Question

Complete the missing parts of the paragraph proof.

We are given a2 + b2 = c2 for △ABC and right △DEF constructed with legs a and b and hypotenuse n. Since △DEF is a right triangle, we know that a2 + b2 = n2 because of the ____. By substitution, c2 = n2 Using the square root property and the principle root, we can take the square root of both sides to get c = n.
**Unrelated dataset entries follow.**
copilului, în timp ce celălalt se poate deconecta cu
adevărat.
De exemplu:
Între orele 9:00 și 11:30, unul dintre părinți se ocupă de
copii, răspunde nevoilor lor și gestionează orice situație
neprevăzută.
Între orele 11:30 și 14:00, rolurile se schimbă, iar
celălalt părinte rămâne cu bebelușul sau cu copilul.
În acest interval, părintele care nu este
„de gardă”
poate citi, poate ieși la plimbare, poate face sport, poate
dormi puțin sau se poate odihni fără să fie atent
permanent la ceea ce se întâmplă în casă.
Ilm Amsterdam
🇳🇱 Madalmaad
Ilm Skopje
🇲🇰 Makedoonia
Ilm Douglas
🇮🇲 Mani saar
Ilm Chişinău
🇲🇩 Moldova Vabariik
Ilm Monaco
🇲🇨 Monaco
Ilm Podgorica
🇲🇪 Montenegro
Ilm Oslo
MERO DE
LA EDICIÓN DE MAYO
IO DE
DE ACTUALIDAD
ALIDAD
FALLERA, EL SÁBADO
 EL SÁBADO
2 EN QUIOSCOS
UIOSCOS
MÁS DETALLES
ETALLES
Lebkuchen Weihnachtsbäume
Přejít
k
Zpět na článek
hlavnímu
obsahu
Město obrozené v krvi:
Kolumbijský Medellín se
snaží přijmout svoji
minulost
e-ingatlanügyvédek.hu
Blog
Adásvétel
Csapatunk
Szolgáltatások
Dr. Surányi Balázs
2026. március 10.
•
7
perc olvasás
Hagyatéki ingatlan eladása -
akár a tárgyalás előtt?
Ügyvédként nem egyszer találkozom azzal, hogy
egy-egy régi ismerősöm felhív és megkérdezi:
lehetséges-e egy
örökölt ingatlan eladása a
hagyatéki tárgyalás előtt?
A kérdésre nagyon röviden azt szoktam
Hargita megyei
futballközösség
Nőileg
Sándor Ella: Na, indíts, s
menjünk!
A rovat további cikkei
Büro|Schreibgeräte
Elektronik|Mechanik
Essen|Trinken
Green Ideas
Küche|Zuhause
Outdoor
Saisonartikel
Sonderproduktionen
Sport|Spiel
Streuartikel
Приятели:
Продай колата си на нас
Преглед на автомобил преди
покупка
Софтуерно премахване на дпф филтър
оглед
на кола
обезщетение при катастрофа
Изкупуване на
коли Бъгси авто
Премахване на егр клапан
By ____ triangles ABC and DEF are congruent. Since it is given that ∠F is a right angle, then ∠ ____ is also a right angle by CPCTC. Therefore, △ABC is a right triangle by ____.
a) Hypotenuse-Leg (HL) Congruence
b) Corresponding Angles Postulate
c) Side-Angle-Side (SAS) Congruence
d) Definition of a Right Triangle

Answer 1

In a right triangle, the Pythagorean theorem is applied to relate the lengths of the legs and the hypotenuse. By using substitution and taking the square root, we can show that the hypotenuse is equal to the hypotenuse of another right triangle. Using the HL congruence and CPCTC, we can conclude that the triangles are congruent and angle A is a right angle. Therefore, triangle ABC is a right triangle.

Step-by-step explanation:

Since △DEF is a right triangle, we know that a² + b² = n² because of the Pythagorean theorem. By substitution, c² = n². Using the square root property and the principle root, we can take the square root of both sides to get c = n. By the Hypotenuse-Leg (HL) Congruence, triangles ABC and DEF are congruent. Since it is given that ∠F is a right angle, then ∠A is also a right angle by CPCTC (Corresponding Parts of Congruent Triangles are Congruent). Therefore, △ABC is a right triangle by the Definition of a Right Triangle.